COMMENTARY

The more we use social media, the less social we become

4/5/2014
BY MARILOU JOHANEK
BLADE COLUMNIST
Johanek
Johanek

The term “social media” is a misnomer. There is nothing inherently social about tapping into cyberspace.

The addictive activity doesn’t promote genial interaction with other human beings. It isolates individuals.

Engaging in social media is the opposite of being social. My dictionary defines the latter as “relating to or involving activities in which people spend time talking to each other or doing enjoyable things with each other.”

Being social means enjoying the companionship of friends and associates. It means forming cooperative and interdependent relationships, preferring community to living alone.

But those who live for social media connections don’t need community in the traditional sense. They can text, email, tweet, and post by themselves. They can connect with Facebook “friends” and never leave home.

Actual face-to-face conversation with actual eye contact is unnecessary. Instant messaging makes personal contact irrelevant.

Social sustenance and self-esteem come from online connections that few addicts, especially newly indoctrinated young people, can survive without. Being tied to social media is a modern plague that has paralyzed customary social development — or how we deal with one another as unplugged human beings.
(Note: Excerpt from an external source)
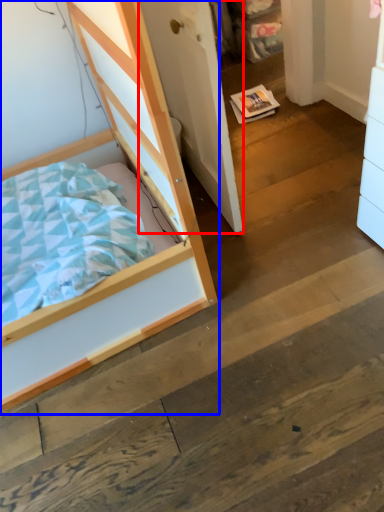
Question: Among these objects, which one is farthest to the camera, door (highlighted by a red box) or bed (highlighted by a blue box)?

Choices:
 (A) door
 (B) bed

Answer: (A)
It’s sad and getting sadder. Smart phones, computer tablets, and ever-advancing digital technology have replaced relating to people. They control users instead of the other way around.

Society has become all about getting the latest upgrades, the newest model, the sleeker, prettier version that promises to do more things faster. Super phones are status symbols.

We’ve got to have them, hold them, and look at them. It doesn’t matter where people are. In a packed auditorium or bustling venue, they escape into their handheld worlds.

They are oblivious to those walking and talking around them, to wonder, to life in real time. What matters is being connected to their social media, their crutch, their portal to preoccupation.

With iPhones, iPads, and iPods, people can text about nothing, play games with no one, and go nowhere important without ever looking up. They are keyed in to whatever is trending in social media, and connecting without saying a word to a companion who is likewise preoccupied.

I’m not against new technology. But I am against broad acceptance of it as a replacement for meaningful social intercourse among individuals, families, and communities.

A recent article on techcrunch.com defends Google Glass, the wearable computer. It suggested that when technology finds its way into the mainstream, negative reaction fades away.

That’s what I’m afraid of. I don’t want spontaneous conversations, friendly relations, and eye contact to fade away.

The article’s author, Ron Miller, quoted Dean Kamen, inventor of the Segway self-powered scooter, as saying: “Almost everybody is reluctant to change almost everything. Whatever you learned as a kid, you want to keep always.”

Yes and no. Awesome technological advances, which many of us never dreamed of as kids, have led to greater efficiency and convenience.

But high tech is supposed to expand our horizons, not diminish what makes us human. The ramifications of anyone wearing a new device such as Google Glass give pause about privacy issues and the need for public safeguards.

If and when Google Glass imitates the proliferation of smart phones, society may demand regulations similar to restrictions imposed on cell phone use and texting. Public welfare trumps the need to be connected online, all the time.

Adjusting to technology is different from succumbing to it socially. I’m a Baby Boomer who clacked on newsroom typewriters before computers came along. Adjustment was challenging, but the rewards of high-speed Internet access were quickly evident.

The rewards of 21st-century obsession with social media are less clear. Exchanging close personal contact for a screen isolates the user in a cyber-world that mimics community.

It’s not the same as talking to people, looking at the expression on their faces, reading their eyes. Being social is not the same thing as being solitary with a smart phone.